Your goal → Each entry below should be restated word for word, without any picture it contains.

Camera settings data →
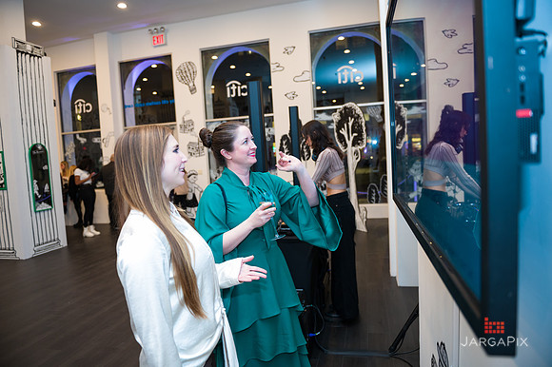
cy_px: 184
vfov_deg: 53.1
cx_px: 276
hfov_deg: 73.8
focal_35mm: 24
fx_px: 368
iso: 1600
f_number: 3.2
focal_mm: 24
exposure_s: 1/200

Reply to the exercise →
cy_px: 184
vfov_deg: 53.1
cx_px: 276
hfov_deg: 73.8
focal_35mm: 24
fx_px: 368
iso: 1600
f_number: 3.2
focal_mm: 24
exposure_s: 1/200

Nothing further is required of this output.